What was it like adjusting to the outside world and getting an education after growing up in The Family?

The hardest part of adjusting to the outside world is the lack of common ground and shared experiences with people who didn’t grow up in The Family. When trying to make your way in the outside world it is helpful to remember that the outside world operates under a value system that is radically different than the one that governs The Family. The solution is to engage in human society in order to acquire a track record of experience in the outside world.

Why and how did you decide to become a nurse?

I enlisted in the USAF as a medic when I was 17. This experience convinced me that I wanted to work in the medical field in some capacity. After 7 years of honorable service, I earned a BS in Computer Science and then worked in tech for about five years. I didn’t really care for the Monday through Friday grind, though. So I decided to go to nursing school, so I could work 12-hour shifts and have more days off to work on other projects. In 2008 I started the Alternate Entry MSN program at the University of Texas School of Nursing, graduating from this program in 2011.

I have been drawn to medical work my whole life. Growing up in poor countries instilled a desire in me to help the sick. When I got out of The Family I learned that the healthcare field also offers better job security than most fields.

What was your first nursing job?

My first medical job was as a nurse’s aide when I was 16. My first job as a Registered Nurse was as a home hospice nurse, providing end of life care to patients in their homes.

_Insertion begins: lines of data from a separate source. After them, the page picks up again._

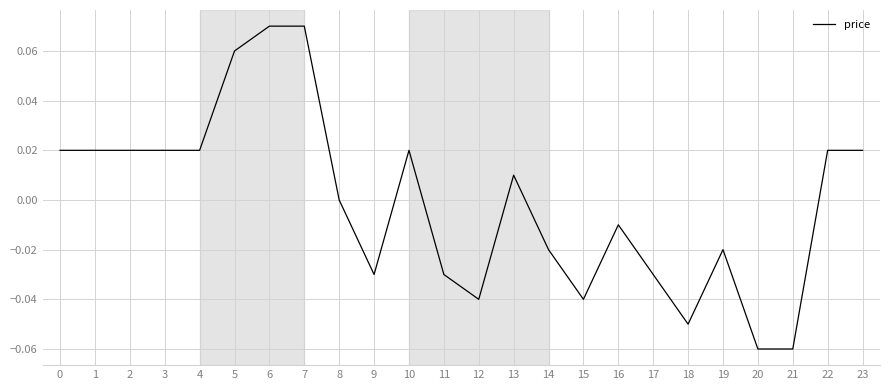

Which has a higher value, 14 or 22?

22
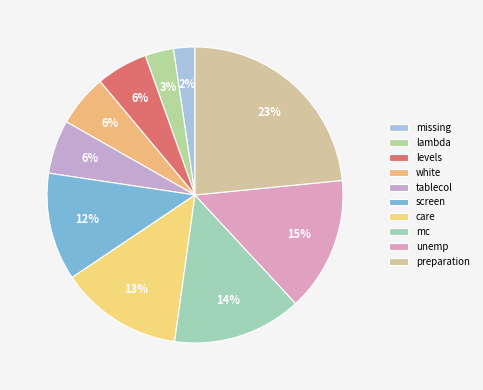

How many segments does this pie chart have?

10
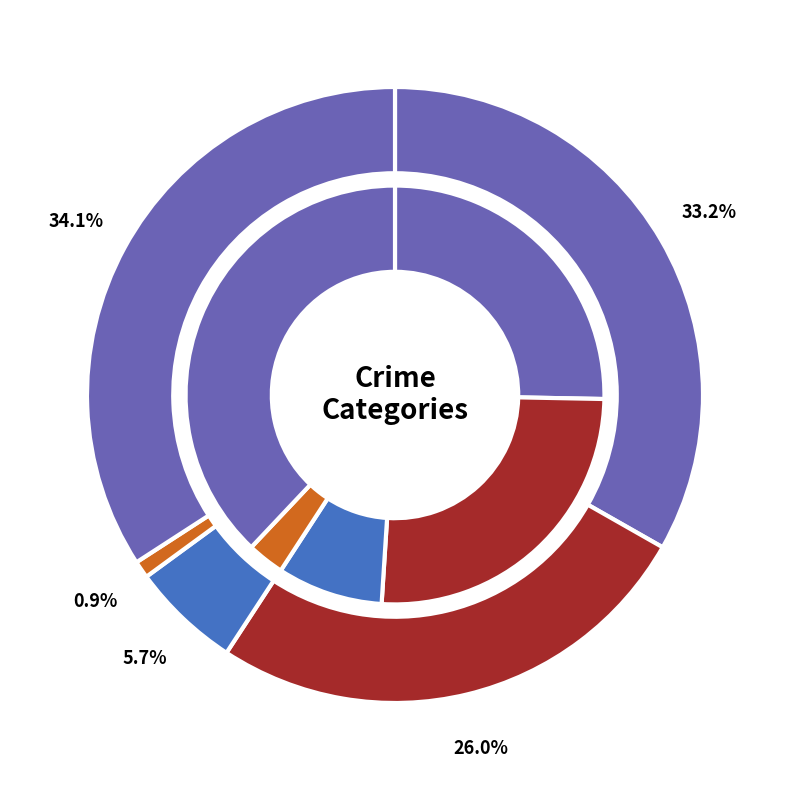

Is the sum of Aggravated Assault and Homicide greater than half?

No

What advice would you offer to someone entering nursing school or about to start their first nursing job?

Focus on your development as a professional. Nursing is a process and that process provides guidance in a healthcare system that is filled with competing interests. It is important to develop a robust ethical framework that guides your choices. My chosen ethical framework is secular humanism. Every time I interact with a patient, in any setting, I start by acknowledging their humanity. This simple step can avoid many of the conflicts and misunderstandings that deteriorate the nurse-patient relationship.

Is there anything else you would like to share with us about your experience in the nursing profession?

I am proud to be a member of the most trusted profession in the US. I have had countless opportunities in my nursing work to connect with other humans in mutually beneficial ways. Seeing the world through the lens of nursing has made me a better person, and it has kept me connected to the human condition. At the end of a day’s work I feel like I have made a measurable contribution to the wellbeing of my fellow humans.